INFORMATION GIVEN
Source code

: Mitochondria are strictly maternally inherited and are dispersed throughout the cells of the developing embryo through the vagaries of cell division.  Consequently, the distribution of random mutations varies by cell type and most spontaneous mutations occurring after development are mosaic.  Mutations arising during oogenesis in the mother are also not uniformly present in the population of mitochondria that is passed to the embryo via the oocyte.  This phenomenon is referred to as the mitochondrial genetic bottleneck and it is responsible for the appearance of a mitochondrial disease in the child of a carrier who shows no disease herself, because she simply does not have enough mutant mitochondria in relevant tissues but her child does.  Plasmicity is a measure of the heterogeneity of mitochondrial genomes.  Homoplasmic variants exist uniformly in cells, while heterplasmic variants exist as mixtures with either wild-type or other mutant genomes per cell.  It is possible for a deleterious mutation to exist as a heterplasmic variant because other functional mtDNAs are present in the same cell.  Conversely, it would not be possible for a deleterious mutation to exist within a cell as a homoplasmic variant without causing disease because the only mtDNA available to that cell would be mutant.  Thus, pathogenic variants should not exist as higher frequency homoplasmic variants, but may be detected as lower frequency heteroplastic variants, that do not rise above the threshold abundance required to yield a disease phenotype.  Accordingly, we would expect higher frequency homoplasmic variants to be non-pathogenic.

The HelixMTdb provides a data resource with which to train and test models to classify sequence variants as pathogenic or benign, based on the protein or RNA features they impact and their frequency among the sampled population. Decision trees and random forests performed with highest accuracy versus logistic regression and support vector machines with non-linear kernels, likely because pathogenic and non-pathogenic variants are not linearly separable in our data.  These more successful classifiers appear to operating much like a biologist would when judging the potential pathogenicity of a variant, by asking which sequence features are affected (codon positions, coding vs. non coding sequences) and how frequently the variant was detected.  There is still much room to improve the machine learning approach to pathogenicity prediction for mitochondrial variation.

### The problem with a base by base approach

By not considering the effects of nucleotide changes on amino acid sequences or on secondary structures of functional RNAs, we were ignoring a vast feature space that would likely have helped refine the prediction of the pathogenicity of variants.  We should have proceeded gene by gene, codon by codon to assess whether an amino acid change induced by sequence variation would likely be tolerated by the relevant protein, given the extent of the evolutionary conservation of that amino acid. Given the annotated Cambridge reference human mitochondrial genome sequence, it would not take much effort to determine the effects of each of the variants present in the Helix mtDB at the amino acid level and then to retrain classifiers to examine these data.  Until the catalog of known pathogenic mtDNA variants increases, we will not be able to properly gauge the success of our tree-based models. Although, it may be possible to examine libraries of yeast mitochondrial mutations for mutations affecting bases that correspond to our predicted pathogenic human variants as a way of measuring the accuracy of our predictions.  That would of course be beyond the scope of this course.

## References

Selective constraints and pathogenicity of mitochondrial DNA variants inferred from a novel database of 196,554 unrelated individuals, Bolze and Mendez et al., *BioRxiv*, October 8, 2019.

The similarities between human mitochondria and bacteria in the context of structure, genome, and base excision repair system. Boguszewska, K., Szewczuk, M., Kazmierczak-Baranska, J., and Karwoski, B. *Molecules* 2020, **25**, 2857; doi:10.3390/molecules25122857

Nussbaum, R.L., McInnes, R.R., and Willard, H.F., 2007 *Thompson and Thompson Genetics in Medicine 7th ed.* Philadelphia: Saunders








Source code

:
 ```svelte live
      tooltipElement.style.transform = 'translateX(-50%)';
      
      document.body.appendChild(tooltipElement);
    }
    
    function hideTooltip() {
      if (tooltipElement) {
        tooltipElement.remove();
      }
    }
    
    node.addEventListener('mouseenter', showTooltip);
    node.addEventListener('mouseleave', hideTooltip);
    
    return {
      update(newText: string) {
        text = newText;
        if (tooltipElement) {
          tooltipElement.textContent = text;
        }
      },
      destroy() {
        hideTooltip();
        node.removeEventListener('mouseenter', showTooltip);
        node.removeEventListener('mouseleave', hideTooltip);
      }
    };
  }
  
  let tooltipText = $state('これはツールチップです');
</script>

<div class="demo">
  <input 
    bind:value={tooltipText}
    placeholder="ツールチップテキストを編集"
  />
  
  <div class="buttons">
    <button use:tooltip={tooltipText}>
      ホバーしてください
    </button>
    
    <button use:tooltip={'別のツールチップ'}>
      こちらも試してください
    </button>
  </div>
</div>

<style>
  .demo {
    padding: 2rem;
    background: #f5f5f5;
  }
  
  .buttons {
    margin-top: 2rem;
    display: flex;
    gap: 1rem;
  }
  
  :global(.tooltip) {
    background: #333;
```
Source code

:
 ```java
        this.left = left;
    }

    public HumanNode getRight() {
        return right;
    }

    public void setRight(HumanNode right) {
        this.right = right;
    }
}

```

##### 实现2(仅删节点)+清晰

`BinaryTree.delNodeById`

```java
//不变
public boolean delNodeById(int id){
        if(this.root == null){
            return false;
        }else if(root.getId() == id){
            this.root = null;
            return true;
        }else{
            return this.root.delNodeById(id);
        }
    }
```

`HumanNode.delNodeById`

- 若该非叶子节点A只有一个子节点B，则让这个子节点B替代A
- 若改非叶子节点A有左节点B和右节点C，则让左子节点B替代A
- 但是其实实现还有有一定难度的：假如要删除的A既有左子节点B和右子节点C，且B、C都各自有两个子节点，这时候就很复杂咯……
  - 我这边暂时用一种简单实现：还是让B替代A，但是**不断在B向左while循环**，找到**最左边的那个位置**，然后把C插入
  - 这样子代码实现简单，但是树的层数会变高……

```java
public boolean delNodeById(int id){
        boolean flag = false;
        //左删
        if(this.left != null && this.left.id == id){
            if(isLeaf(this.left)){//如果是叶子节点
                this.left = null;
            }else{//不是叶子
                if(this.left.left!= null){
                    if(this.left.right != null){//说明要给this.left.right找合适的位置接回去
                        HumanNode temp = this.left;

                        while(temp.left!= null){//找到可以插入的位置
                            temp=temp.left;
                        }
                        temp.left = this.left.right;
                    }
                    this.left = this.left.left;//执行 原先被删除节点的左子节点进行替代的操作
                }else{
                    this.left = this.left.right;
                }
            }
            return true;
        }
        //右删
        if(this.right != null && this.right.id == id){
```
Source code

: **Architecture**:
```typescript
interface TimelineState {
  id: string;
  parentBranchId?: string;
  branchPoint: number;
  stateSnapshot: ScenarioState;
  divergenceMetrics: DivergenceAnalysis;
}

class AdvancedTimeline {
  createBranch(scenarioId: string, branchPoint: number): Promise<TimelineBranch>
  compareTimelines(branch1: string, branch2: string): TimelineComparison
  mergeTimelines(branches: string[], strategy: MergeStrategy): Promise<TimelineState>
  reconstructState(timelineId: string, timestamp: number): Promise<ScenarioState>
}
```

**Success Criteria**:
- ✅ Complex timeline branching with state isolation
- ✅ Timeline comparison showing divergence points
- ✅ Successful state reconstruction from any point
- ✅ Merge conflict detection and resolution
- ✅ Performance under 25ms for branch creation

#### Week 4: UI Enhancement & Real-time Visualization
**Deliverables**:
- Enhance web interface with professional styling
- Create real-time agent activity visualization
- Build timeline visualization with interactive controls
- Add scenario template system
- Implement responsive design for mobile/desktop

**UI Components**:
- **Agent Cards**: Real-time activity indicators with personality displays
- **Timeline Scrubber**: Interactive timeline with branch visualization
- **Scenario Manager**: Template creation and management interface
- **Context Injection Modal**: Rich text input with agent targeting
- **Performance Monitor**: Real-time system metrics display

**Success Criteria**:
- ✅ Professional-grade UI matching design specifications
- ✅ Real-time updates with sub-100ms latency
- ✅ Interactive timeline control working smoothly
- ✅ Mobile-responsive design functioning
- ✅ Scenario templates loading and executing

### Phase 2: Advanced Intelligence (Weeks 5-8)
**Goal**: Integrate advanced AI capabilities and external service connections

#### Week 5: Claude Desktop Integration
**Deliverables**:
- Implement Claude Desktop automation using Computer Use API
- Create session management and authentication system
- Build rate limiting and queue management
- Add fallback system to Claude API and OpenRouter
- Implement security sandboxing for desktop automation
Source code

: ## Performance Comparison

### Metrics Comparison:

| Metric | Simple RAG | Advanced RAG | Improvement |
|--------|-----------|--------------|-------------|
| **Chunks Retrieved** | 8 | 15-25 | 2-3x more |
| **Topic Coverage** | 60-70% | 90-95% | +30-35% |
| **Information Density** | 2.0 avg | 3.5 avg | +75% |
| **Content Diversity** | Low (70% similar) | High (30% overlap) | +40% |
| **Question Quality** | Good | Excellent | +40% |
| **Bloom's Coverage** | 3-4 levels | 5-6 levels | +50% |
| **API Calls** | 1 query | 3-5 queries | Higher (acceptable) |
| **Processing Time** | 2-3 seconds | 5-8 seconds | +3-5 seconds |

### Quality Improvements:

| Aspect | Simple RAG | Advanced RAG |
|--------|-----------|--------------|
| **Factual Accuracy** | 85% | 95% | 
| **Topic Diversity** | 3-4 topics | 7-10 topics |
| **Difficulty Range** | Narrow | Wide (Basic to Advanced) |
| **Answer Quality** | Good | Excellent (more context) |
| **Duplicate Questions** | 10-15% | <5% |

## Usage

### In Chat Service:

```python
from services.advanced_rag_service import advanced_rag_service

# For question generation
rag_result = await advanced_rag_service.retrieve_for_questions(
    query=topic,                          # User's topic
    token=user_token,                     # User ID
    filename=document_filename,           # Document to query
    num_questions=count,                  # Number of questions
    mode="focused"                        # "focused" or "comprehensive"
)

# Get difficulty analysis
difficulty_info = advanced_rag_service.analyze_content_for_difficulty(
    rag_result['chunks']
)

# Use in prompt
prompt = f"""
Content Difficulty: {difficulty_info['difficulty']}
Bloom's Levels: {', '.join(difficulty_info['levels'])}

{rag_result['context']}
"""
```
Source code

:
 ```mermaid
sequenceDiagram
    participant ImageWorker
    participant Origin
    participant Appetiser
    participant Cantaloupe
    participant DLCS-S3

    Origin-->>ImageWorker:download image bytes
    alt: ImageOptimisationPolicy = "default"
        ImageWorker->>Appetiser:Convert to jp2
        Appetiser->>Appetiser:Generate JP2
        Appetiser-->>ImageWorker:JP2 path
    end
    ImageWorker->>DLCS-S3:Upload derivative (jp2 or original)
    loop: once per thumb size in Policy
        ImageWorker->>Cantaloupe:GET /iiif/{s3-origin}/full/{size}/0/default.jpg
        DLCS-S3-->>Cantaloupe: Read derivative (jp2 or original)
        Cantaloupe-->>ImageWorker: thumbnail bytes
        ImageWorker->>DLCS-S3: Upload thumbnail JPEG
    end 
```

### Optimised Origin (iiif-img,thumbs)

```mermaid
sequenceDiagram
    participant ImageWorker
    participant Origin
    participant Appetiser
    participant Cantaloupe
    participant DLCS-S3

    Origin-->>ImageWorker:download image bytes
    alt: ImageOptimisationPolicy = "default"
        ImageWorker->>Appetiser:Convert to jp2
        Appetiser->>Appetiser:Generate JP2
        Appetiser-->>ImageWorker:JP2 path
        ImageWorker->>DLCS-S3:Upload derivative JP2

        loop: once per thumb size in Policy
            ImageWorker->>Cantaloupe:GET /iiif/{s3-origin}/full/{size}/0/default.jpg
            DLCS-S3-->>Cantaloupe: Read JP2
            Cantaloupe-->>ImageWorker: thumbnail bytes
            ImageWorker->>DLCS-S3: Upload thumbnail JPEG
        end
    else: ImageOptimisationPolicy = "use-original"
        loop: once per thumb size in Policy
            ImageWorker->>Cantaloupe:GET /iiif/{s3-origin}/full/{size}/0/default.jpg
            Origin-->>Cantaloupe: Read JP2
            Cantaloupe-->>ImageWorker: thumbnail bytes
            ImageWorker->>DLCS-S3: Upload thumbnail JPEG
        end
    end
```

TASK BRIEF
Above are some records; copy exactly the lines from the one with "- Create real-time" through the one with "- **Timeline Scrubber**: Interactive", both included, and no others.

RESULT BELOW
- Create real-time agent activity visualization
- Build timeline visualization with interactive controls
- Add scenario template system
- Implement responsive design for mobile/desktop

**UI Components**:
- **Agent Cards**: Real-time activity indicators with personality displays
- **Timeline Scrubber**: Interactive timeline with branch visualization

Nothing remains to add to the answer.